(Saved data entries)

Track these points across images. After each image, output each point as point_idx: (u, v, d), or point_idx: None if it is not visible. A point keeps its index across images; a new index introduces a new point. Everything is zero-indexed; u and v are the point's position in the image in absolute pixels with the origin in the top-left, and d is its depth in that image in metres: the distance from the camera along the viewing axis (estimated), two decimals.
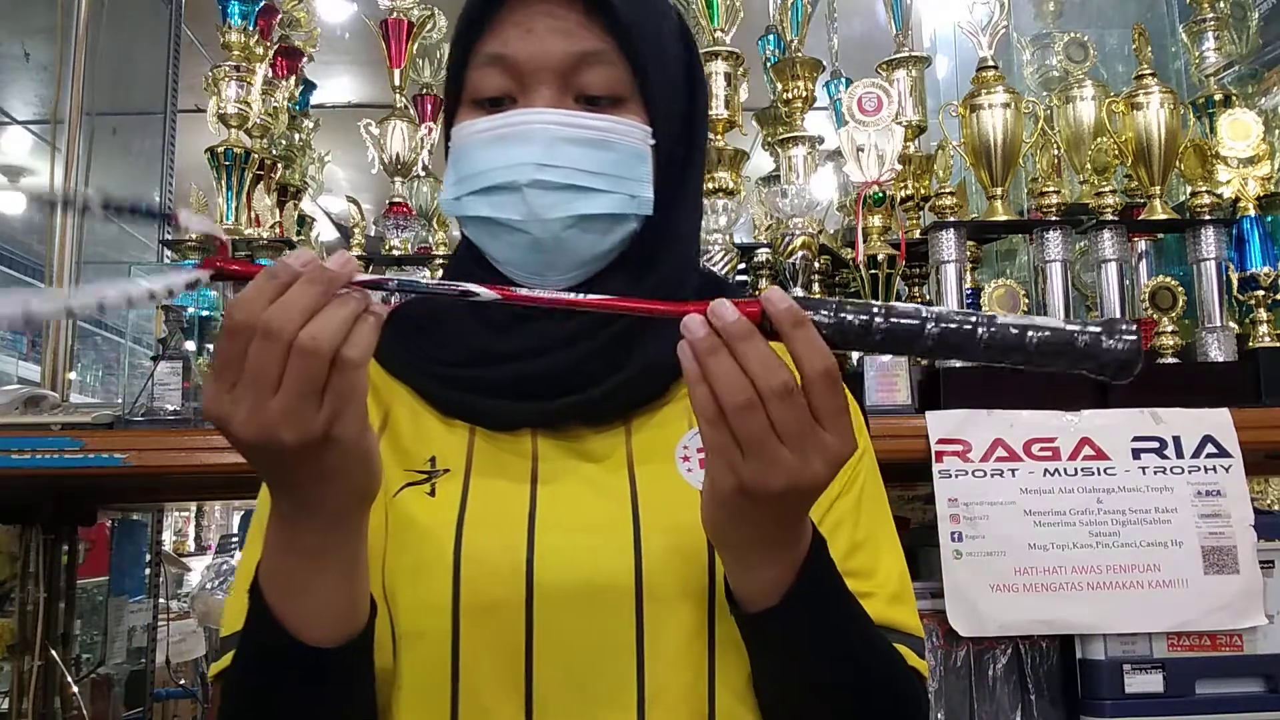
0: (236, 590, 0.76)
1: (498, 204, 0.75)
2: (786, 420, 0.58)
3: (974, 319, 0.58)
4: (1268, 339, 1.50)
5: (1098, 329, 0.57)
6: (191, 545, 5.07)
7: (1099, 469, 1.34)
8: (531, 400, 0.78)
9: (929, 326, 0.57)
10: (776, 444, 0.58)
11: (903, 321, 0.58)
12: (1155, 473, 1.34)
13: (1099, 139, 1.65)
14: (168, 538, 4.10)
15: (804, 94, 1.81)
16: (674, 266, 0.81)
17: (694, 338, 0.59)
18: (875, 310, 0.59)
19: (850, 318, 0.58)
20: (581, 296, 0.62)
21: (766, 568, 0.65)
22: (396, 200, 1.73)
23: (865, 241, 1.52)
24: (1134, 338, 0.57)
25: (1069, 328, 0.58)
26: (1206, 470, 1.34)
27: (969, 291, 1.57)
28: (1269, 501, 2.16)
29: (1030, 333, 0.57)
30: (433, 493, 0.76)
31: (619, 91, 0.77)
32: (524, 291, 0.62)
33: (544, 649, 0.71)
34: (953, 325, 0.57)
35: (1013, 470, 1.34)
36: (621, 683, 0.71)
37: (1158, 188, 1.63)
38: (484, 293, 0.61)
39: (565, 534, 0.73)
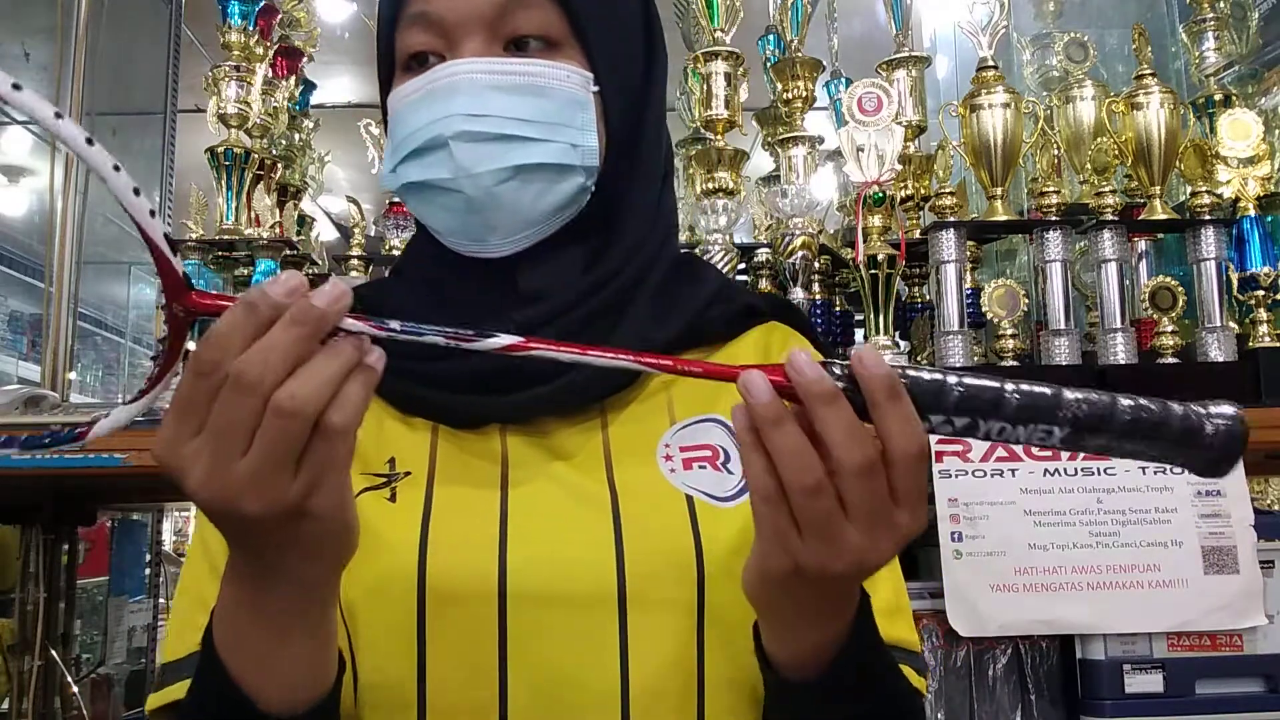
0: (177, 611, 0.70)
1: (427, 165, 0.70)
2: (861, 500, 0.50)
3: (1062, 389, 0.51)
4: (1268, 339, 1.50)
5: (1200, 409, 0.51)
6: None
7: (1099, 469, 1.34)
8: (497, 394, 0.72)
9: (1009, 393, 0.51)
10: (843, 523, 0.51)
11: (979, 382, 0.51)
12: (1155, 473, 1.34)
13: (1099, 139, 1.65)
14: (168, 538, 4.10)
15: (804, 94, 1.81)
16: (636, 239, 0.76)
17: (757, 402, 0.50)
18: (948, 376, 0.52)
19: (925, 378, 0.51)
20: (617, 354, 0.52)
21: (811, 634, 0.59)
22: (396, 200, 1.72)
23: (865, 241, 1.52)
24: (1230, 421, 0.51)
25: (1165, 404, 0.52)
26: None
27: (969, 291, 1.57)
28: (1269, 501, 2.15)
29: (1122, 404, 0.51)
30: (393, 498, 0.69)
31: (552, 35, 0.72)
32: (546, 348, 0.52)
33: (519, 672, 0.65)
34: (1035, 391, 0.51)
35: (1013, 470, 1.34)
36: (605, 710, 0.65)
37: (1158, 188, 1.63)
38: (501, 340, 0.52)
39: (540, 545, 0.67)
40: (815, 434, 0.50)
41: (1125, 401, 0.51)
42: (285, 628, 0.57)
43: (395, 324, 0.51)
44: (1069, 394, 0.51)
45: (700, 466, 0.72)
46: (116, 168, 0.47)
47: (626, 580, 0.66)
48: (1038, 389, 0.51)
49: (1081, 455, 1.34)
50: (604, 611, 0.66)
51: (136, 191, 0.48)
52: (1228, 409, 0.51)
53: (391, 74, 0.75)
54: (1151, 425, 0.51)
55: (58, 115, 0.46)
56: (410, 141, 0.71)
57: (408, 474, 0.71)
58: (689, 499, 0.70)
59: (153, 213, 0.49)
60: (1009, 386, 0.51)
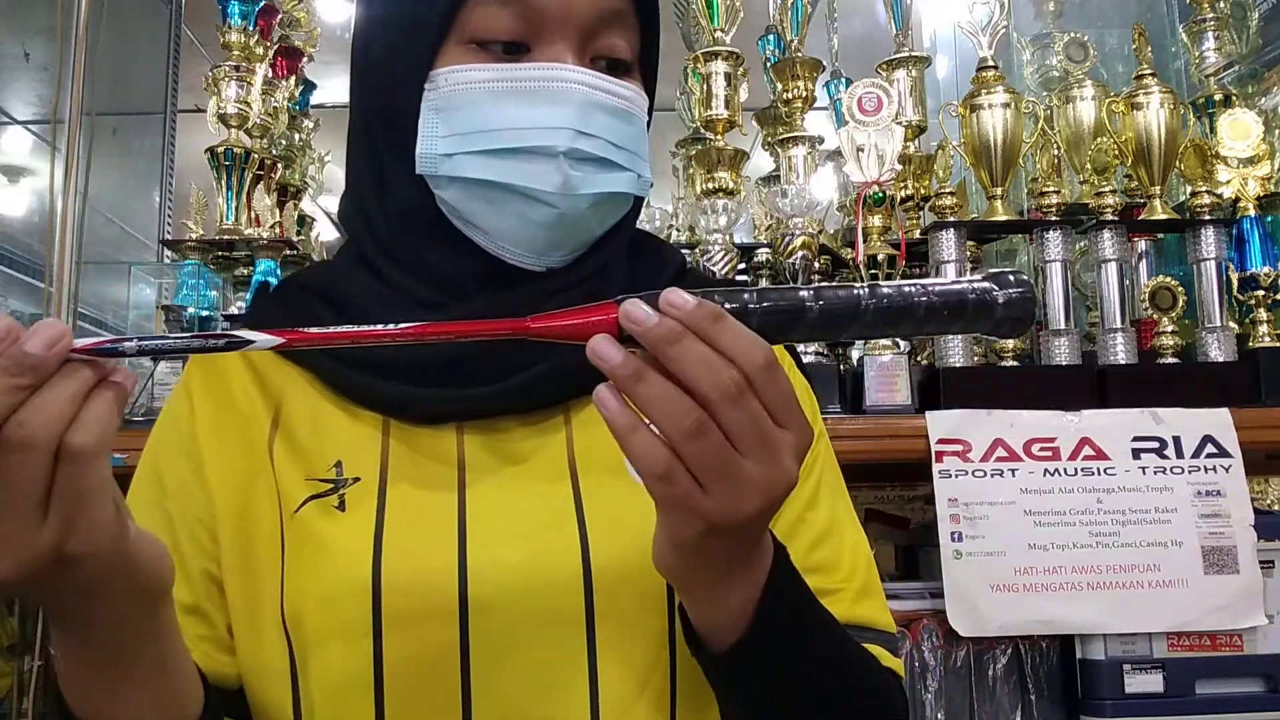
0: None
1: (522, 170, 0.64)
2: (743, 426, 0.48)
3: (856, 289, 0.52)
4: (1268, 339, 1.50)
5: (988, 284, 0.53)
6: None
7: (1099, 469, 1.34)
8: (456, 386, 0.67)
9: (809, 304, 0.52)
10: (739, 460, 0.48)
11: (782, 302, 0.52)
12: (1155, 473, 1.34)
13: (1099, 139, 1.65)
14: None
15: (804, 94, 1.81)
16: (620, 256, 0.74)
17: (611, 366, 0.47)
18: (749, 293, 0.52)
19: (730, 305, 0.51)
20: (397, 328, 0.49)
21: (733, 593, 0.56)
22: None
23: (865, 241, 1.52)
24: (1023, 289, 0.53)
25: (957, 286, 0.53)
26: (1206, 470, 1.34)
27: None
28: (1269, 501, 2.15)
29: (918, 297, 0.52)
30: (342, 506, 0.65)
31: (630, 57, 0.69)
32: (317, 331, 0.49)
33: (483, 694, 0.62)
34: (836, 298, 0.52)
35: (1013, 470, 1.34)
36: None
37: (1158, 188, 1.63)
38: (262, 339, 0.48)
39: (501, 554, 0.64)
40: (675, 380, 0.48)
41: (921, 295, 0.52)
42: (115, 666, 0.54)
43: (130, 343, 0.46)
44: (867, 297, 0.52)
45: None
46: None
47: (594, 592, 0.63)
48: (838, 296, 0.52)
49: (1082, 455, 1.35)
50: (571, 625, 0.63)
51: None
52: (1016, 279, 0.53)
53: (435, 44, 0.67)
54: (948, 310, 0.52)
55: None
56: (500, 138, 0.65)
57: (357, 480, 0.66)
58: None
59: None
60: (809, 297, 0.52)
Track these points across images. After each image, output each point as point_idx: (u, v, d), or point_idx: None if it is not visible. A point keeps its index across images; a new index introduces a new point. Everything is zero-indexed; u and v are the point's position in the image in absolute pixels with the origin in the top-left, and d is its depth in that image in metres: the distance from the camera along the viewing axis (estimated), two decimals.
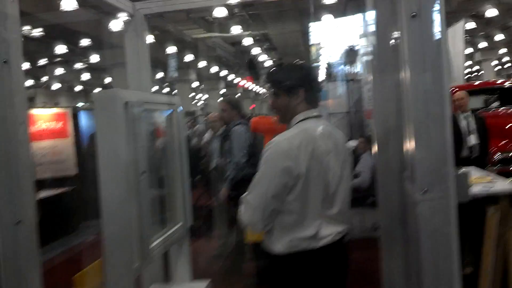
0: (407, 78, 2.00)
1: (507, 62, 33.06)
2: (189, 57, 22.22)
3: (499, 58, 30.96)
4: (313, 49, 19.17)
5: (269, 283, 2.43)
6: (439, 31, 1.94)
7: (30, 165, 2.11)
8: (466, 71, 22.53)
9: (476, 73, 36.72)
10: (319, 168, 2.31)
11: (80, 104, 27.71)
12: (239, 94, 38.23)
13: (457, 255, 1.93)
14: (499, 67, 35.69)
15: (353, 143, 8.41)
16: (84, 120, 9.26)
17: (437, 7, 1.94)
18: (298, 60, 2.78)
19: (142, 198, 2.38)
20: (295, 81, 2.43)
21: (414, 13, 1.94)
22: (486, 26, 22.28)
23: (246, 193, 2.33)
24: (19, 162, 2.04)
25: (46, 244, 6.72)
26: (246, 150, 5.09)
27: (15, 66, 2.11)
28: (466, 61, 20.23)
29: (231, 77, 31.29)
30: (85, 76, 26.87)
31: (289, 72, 2.49)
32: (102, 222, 2.19)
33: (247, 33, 19.84)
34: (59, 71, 23.75)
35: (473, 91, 8.55)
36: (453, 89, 7.60)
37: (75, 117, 8.97)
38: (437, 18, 1.94)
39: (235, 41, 23.46)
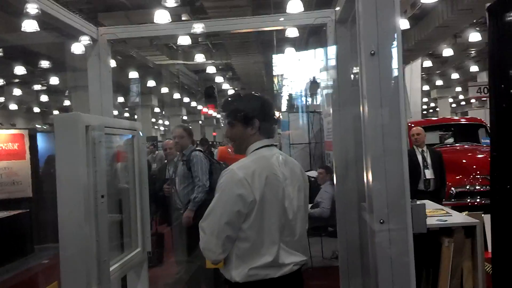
0: (365, 113, 2.05)
1: (462, 100, 34.30)
2: (151, 83, 22.18)
3: (454, 96, 32.08)
4: (276, 80, 19.43)
5: None
6: (396, 68, 2.01)
7: None
8: (423, 107, 23.25)
9: (432, 110, 37.95)
10: (275, 195, 2.32)
11: (38, 126, 27.13)
12: (201, 121, 38.25)
13: (414, 284, 1.98)
14: (455, 104, 37.00)
15: (313, 174, 8.51)
16: (41, 142, 9.06)
17: (394, 45, 2.02)
18: (254, 91, 2.84)
19: (101, 221, 2.35)
20: (251, 111, 2.44)
21: (373, 51, 2.02)
22: (442, 65, 23.14)
23: (201, 219, 2.33)
24: None
25: (0, 265, 6.52)
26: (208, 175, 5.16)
27: None
28: (423, 98, 20.87)
29: (193, 104, 31.32)
30: (44, 98, 26.38)
31: (245, 102, 2.50)
32: (59, 243, 2.15)
33: (210, 62, 19.99)
34: (17, 91, 23.25)
35: (430, 127, 8.84)
36: (411, 125, 7.84)
37: (32, 139, 8.77)
38: (394, 56, 2.02)
39: (199, 69, 23.59)
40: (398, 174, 1.97)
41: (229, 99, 2.63)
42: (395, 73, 2.01)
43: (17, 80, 21.51)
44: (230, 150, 6.28)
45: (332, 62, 3.59)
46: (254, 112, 2.44)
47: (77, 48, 11.52)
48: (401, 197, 1.97)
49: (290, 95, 17.76)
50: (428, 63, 20.21)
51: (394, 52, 2.02)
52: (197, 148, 5.58)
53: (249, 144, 2.45)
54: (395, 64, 2.01)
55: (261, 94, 2.69)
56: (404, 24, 11.70)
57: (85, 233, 2.21)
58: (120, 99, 25.57)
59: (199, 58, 17.94)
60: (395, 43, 2.02)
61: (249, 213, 2.27)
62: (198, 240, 2.32)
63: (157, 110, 31.74)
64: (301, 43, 16.81)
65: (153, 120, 34.47)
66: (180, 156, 5.42)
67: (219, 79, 23.70)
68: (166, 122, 38.42)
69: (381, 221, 1.96)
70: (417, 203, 2.01)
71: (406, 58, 15.54)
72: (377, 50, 2.01)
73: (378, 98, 2.00)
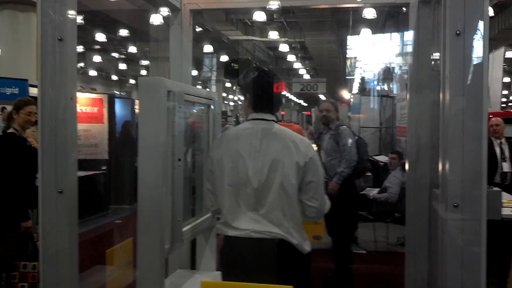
0: (446, 94, 2.02)
1: None
2: (224, 58, 22.43)
3: None
4: (348, 62, 19.15)
5: None
6: (482, 50, 1.95)
7: (75, 139, 2.21)
8: (502, 100, 22.18)
9: (511, 103, 36.14)
10: (233, 163, 2.42)
11: (116, 92, 28.11)
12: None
13: (484, 275, 1.94)
14: None
15: (382, 158, 8.40)
16: (118, 108, 9.43)
17: (482, 26, 1.96)
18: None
19: (176, 183, 2.45)
20: (243, 85, 2.56)
21: (458, 31, 1.97)
22: None
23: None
24: (66, 134, 2.13)
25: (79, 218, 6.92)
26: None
27: (70, 44, 2.20)
28: (503, 90, 19.94)
29: None
30: (122, 66, 27.27)
31: (241, 76, 2.59)
32: (138, 201, 2.27)
33: (283, 39, 19.93)
34: (97, 58, 24.16)
35: (510, 119, 8.46)
36: (489, 115, 7.54)
37: (110, 104, 9.14)
38: (481, 37, 1.96)
39: (271, 47, 23.59)
40: (476, 158, 1.93)
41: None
42: (481, 54, 1.95)
43: (97, 47, 22.31)
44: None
45: (410, 46, 3.51)
46: (245, 85, 2.55)
47: (157, 18, 11.81)
48: (478, 182, 1.93)
49: (362, 78, 17.46)
50: (510, 54, 19.22)
51: (481, 33, 1.97)
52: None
53: (246, 117, 2.58)
54: (481, 45, 1.96)
55: (259, 66, 2.69)
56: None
57: (162, 193, 2.31)
58: (194, 72, 26.04)
59: (273, 35, 17.93)
60: (482, 23, 1.97)
61: (213, 171, 2.51)
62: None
63: (228, 85, 32.07)
64: (377, 26, 16.41)
65: (224, 94, 34.86)
66: (326, 129, 5.49)
67: (291, 57, 23.62)
68: (236, 98, 38.76)
69: (455, 204, 1.93)
70: (494, 189, 1.97)
71: (489, 46, 14.86)
72: (462, 30, 1.97)
73: (461, 80, 1.96)
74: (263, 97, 2.54)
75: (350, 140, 5.27)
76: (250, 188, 2.39)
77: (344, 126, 5.48)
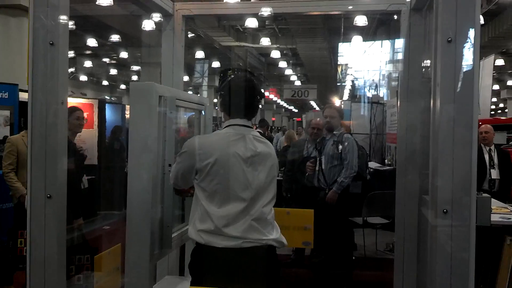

What is being asked | Copy nothing but the lines from the top of the data down to the line containing "33: (544, 649, 0.71)", and leave the pictures out.

Task solution |
Track these points across images. After each image, output each point as point_idx: (u, v, d), or point_idx: None if it is not visible. A point keeps its index across images; a new index introduces a new point. Everything is zero-indexed; u and v are the point's position in the image in absolute pixels with the origin in the top-left, and d is its depth in that image in metres: the distance from the camera along the viewing axis (estimated), two decimals.
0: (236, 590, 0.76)
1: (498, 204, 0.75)
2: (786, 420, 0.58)
3: (974, 319, 0.58)
4: (1268, 339, 1.50)
5: (1098, 329, 0.57)
6: (191, 545, 5.07)
7: (1099, 469, 1.34)
8: (531, 400, 0.78)
9: (929, 326, 0.57)
10: (776, 444, 0.58)
11: (903, 321, 0.58)
12: (1155, 473, 1.34)
13: (1099, 139, 1.65)
14: (168, 538, 4.10)
15: (804, 94, 1.81)
16: (674, 266, 0.81)
17: (694, 338, 0.59)
18: (875, 310, 0.59)
19: (850, 318, 0.58)
20: (581, 296, 0.62)
21: (766, 568, 0.65)
22: (396, 200, 1.73)
23: (865, 241, 1.52)
24: (1134, 338, 0.57)
25: (1069, 328, 0.58)
26: (1206, 470, 1.34)
27: (969, 291, 1.57)
28: (1269, 501, 2.16)
29: (1030, 333, 0.57)
30: (433, 493, 0.76)
31: (619, 91, 0.77)
32: (524, 291, 0.62)
33: (544, 649, 0.71)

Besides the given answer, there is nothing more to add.